Koroutinen führen den Codeblock standardmäßig sequentiell aus. Eine laufende Koroutine, die eine Beendigungsfunktion aufruft, unterbricht ihre Ausführung, bis die Unterbrechungsfunktion zurückgegeben wird. Dies gilt auch dann, wenn die Sperrfunktion die Ausführung in eine andere CoroutineDispatcher verschiebt. Im vorherigen Beispiel wird loadData erst ausgeführt, wenn die Beendigungsfunktion animateScrollTo zurückgegeben wird.

Um Code gleichzeitig auszuführen, müssen neue Koroutinen erstellt werden. Im obigen Beispiel sind zwei Koroutinen erforderlich, um das Scrollen zum oberen Bildschirmrand und das Laden von Daten aus viewModel zu parallelisieren.

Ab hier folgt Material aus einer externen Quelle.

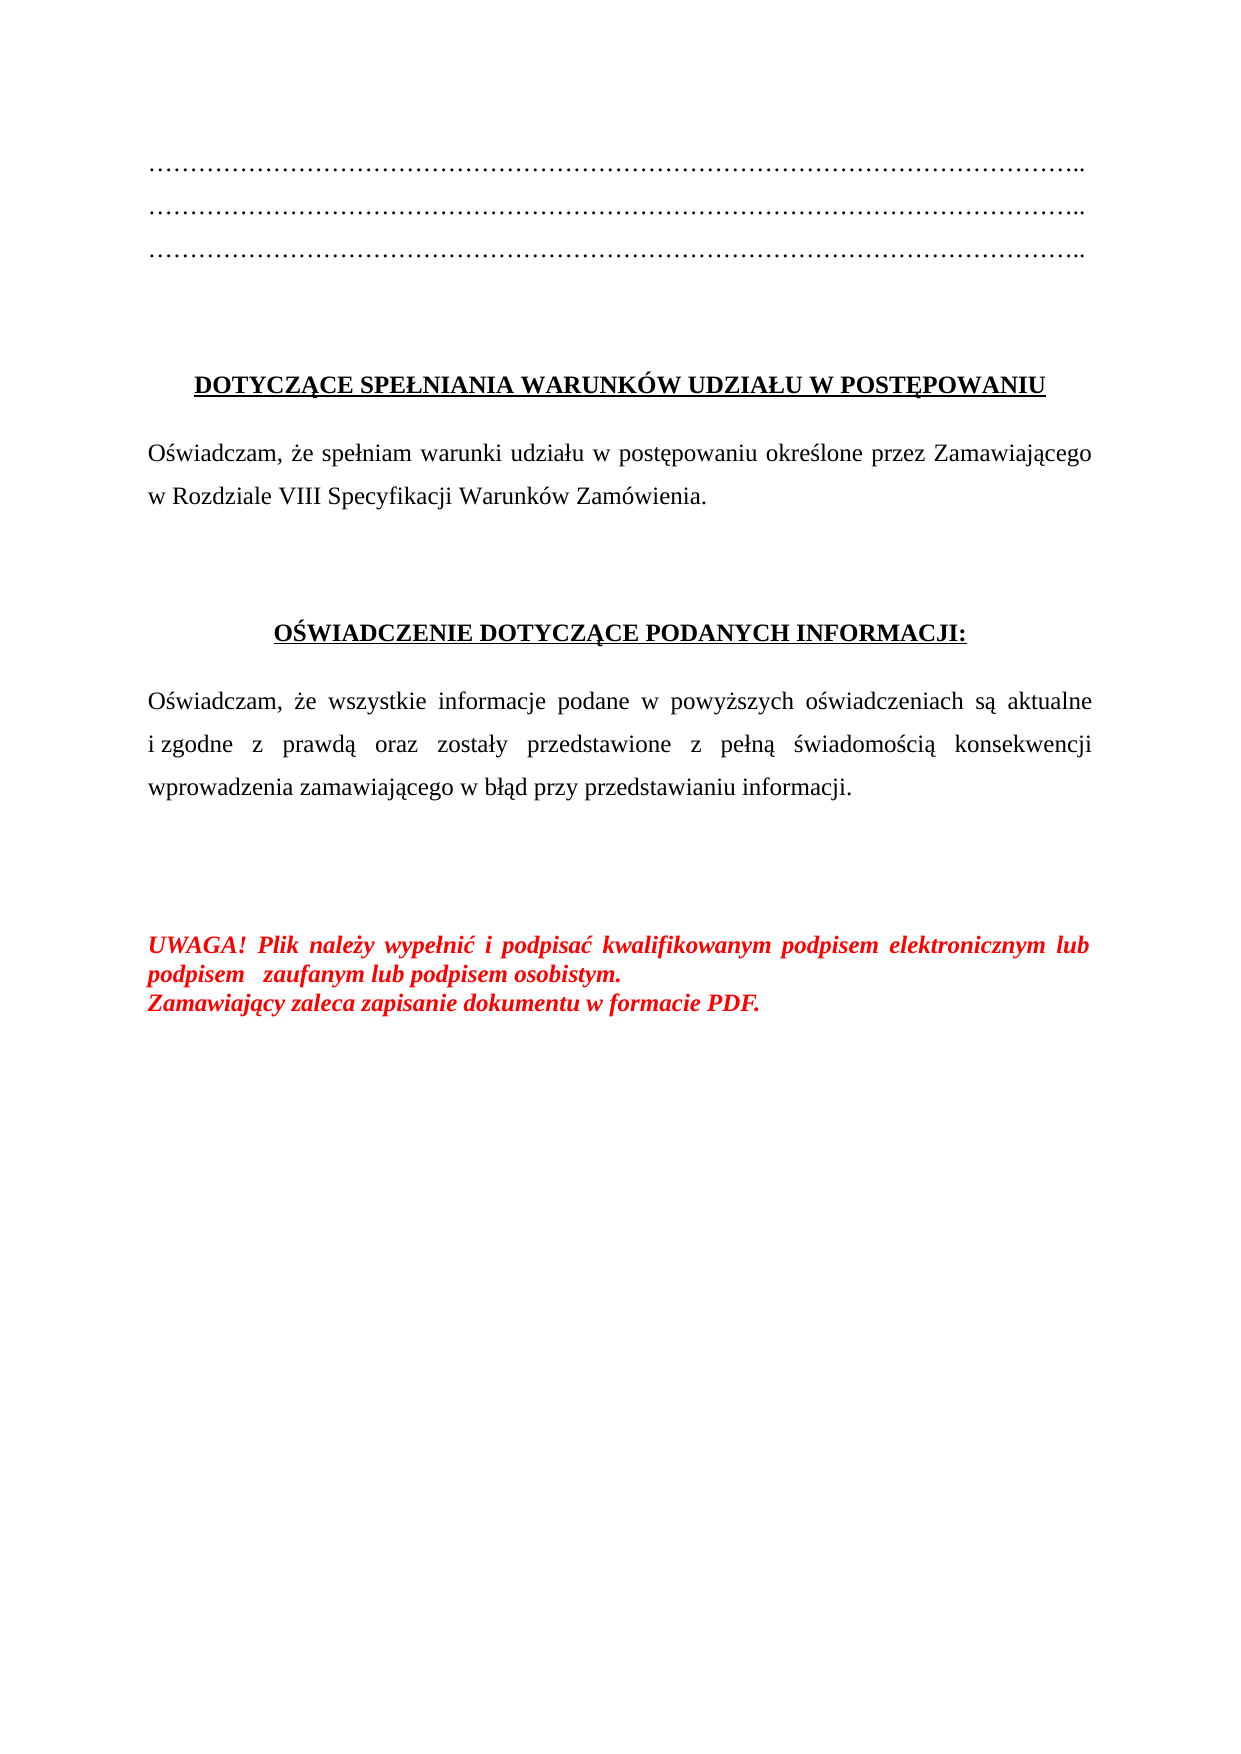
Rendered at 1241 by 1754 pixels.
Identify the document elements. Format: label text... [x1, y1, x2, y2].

text UWAGA! Plik należy wypełnić i podpisać kwalifikowanym podpisem elektronicznym lub podpisem zaufanym lub podpisem osobistym. [148, 930, 1093, 988]
text ………………………………………………………………………………………………….. [148, 191, 1093, 219]
text Oświadczam, że spełniam warunki udziału w postępowaniu określone przez Zamawiającego w Rozdziale VIII Specyfikacji Warunków Zamówienia. [148, 438, 1093, 510]
text Zamawiający zaleca zapisanie dokumentu w formacie PDF. [148, 988, 1093, 1016]
text ………………………………………………………………………………………………….. [148, 234, 1093, 263]
text Oświadczam, że wszystkie informacje podane w powyższych oświadczeniach są aktualne i zgodne z prawdą oraz zostały przedstawione z pełną świadomością konsekwencji wprowadzenia zamawiającego w błąd przy przedstawianiu informacji. [148, 686, 1093, 801]
text OŚWIADCZENIE DOTYCZĄCE PODANYCH INFORMACJI: [148, 618, 1093, 646]
text DOTYCZĄCE SPEŁNIANIA WARUNKÓW UDZIAŁU W POSTĘPOWANIU [148, 370, 1093, 399]
text ………………………………………………………………………………………………….. [148, 148, 1093, 176]
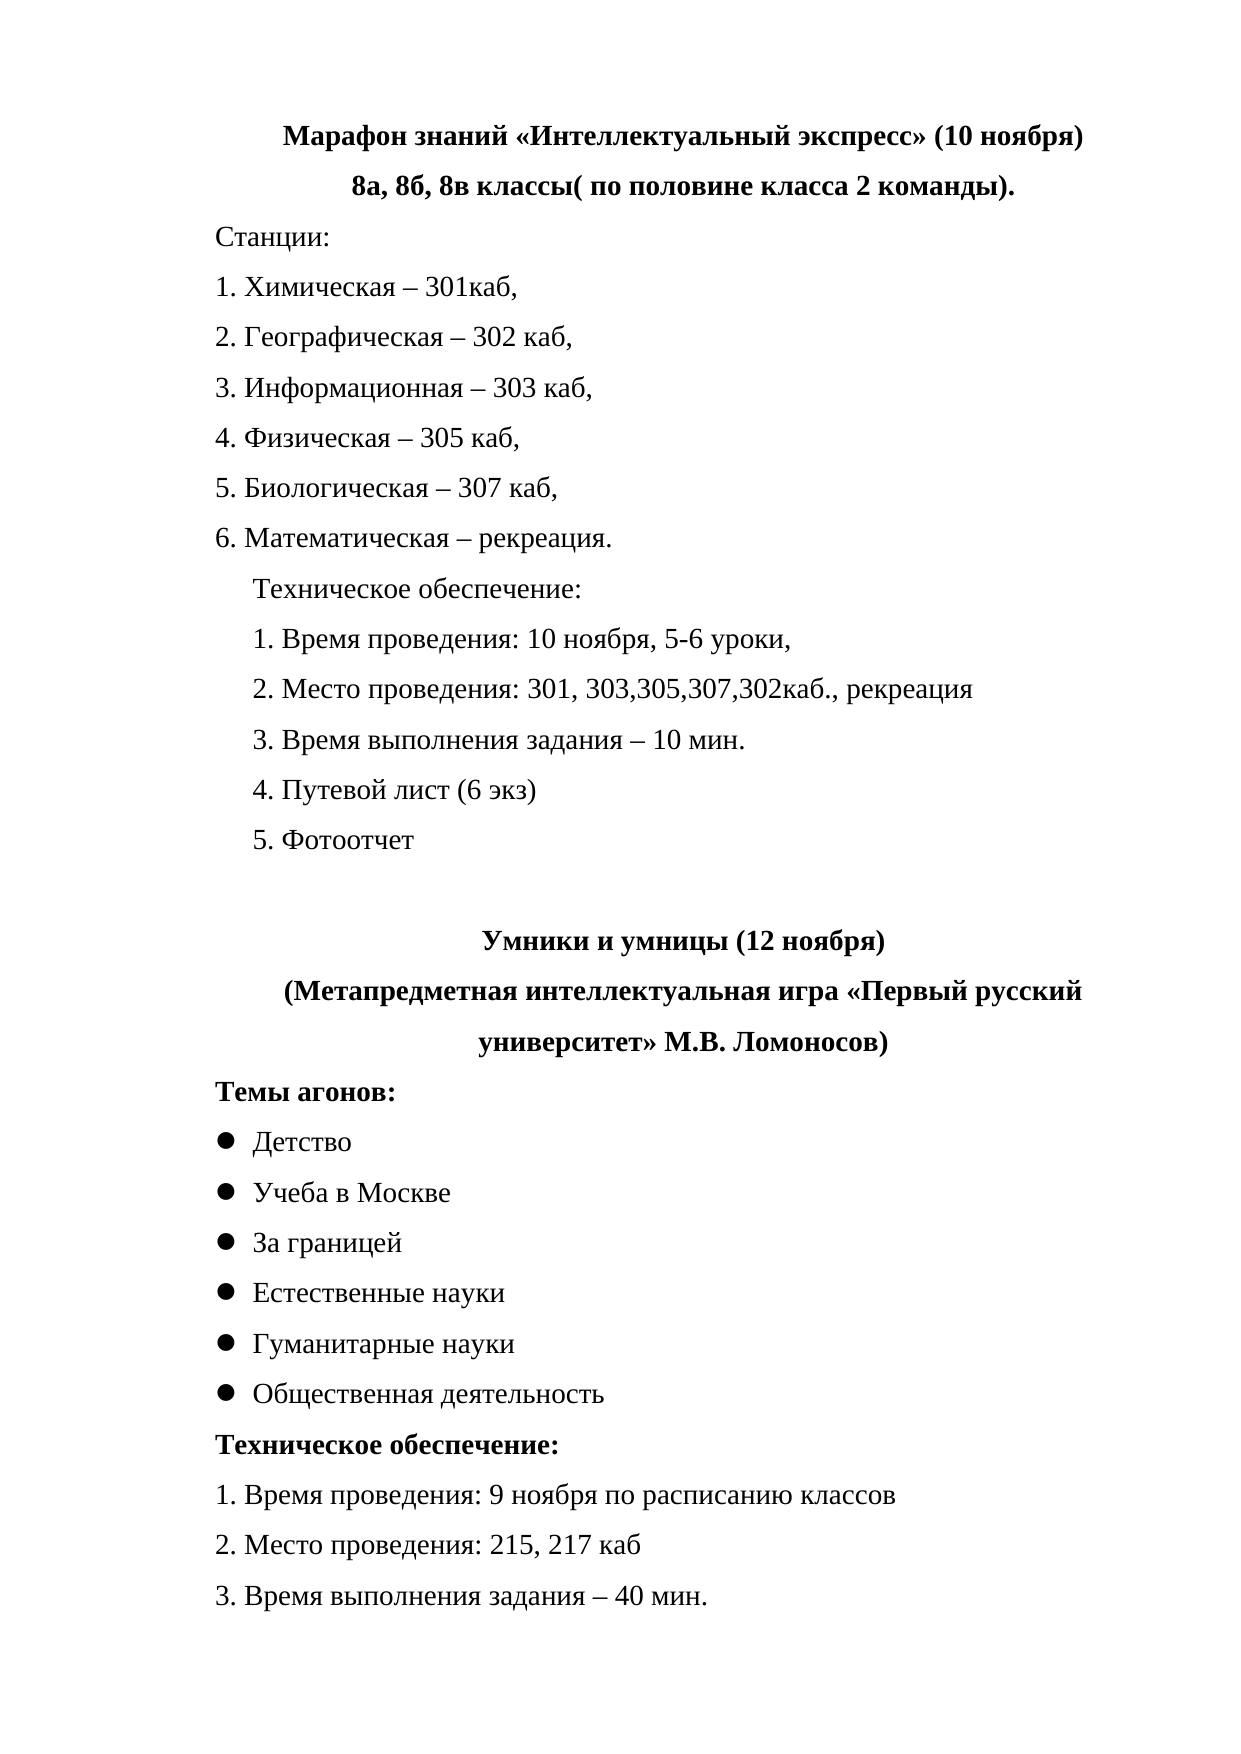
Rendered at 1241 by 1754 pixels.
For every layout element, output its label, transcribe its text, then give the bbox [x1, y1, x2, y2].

// Create a CoroutineScope that follows this composable's lifecycle
val composableScope = rememberCoroutineScope()
Button( // ...
    onClick = {
        // Scroll to the top and load data in parallel by creating a new
        // coroutine per independent work to do
        composableScope.launch {
            scrollState.animateScrollTo(0)
        }
        composableScope.launch {
            viewModel.loadData()
        }
    }
) { /* ... */ }

Koroutinen erleichtern das Kombinieren asynchroner APIs. Im folgenden Beispiel kombinieren wir den pointerInput-Modifikator mit den Animations-APIs, um die Position eines Elements zu animieren, wenn der Nutzer auf den Bildschirm tippt.

@Composable
fun MoveBoxWhereTapped() {
    // Creates an `Animatable` to animate Offset and `remember` it.
    val animatedOffset = remember {
        Animatable(Offset(0f, 0f), Offset.VectorConverter)
    }

    Box(
        // The pointerInput modifier takes a suspend block of code
        Modifier
            .fillMaxSize()
            .pointerInput(Unit) {
                // Create a new CoroutineScope to be able to create new
                // coroutines inside a suspend function
                coroutineScope {
                    while (true) {
                        // Wait for the user to tap on the screen
                        val offset = awaitPointerEventScope {
                            awaitFirstDown().position
                        }
                        // Launch a new coroutine to asynchronously animate to
                        // where the user tapped on the screen
                        launch {
                            // Animate to the pressed position
                            animatedOffset.animateTo(offset)
                        }
                    }
                }
            }
    ) {
        Text("Tap anywhere", Modifier.align(Alignment.Center))
        Box(
            Modifier
                .offset {
                    // Use the animated offset as the offset of this Box
                    IntOffset(
                        animatedOffset.value.x.roundToInt(),
                        animatedOffset.value.y.roundToInt()
                    )
                }
                .size(40.dp)
                .background(Color(0xff3c1361), CircleShape)
        )
    }

Weitere Informationen zu Koroutinen finden Sie im Leitfaden zu Kotlin-Koroutinen für Android.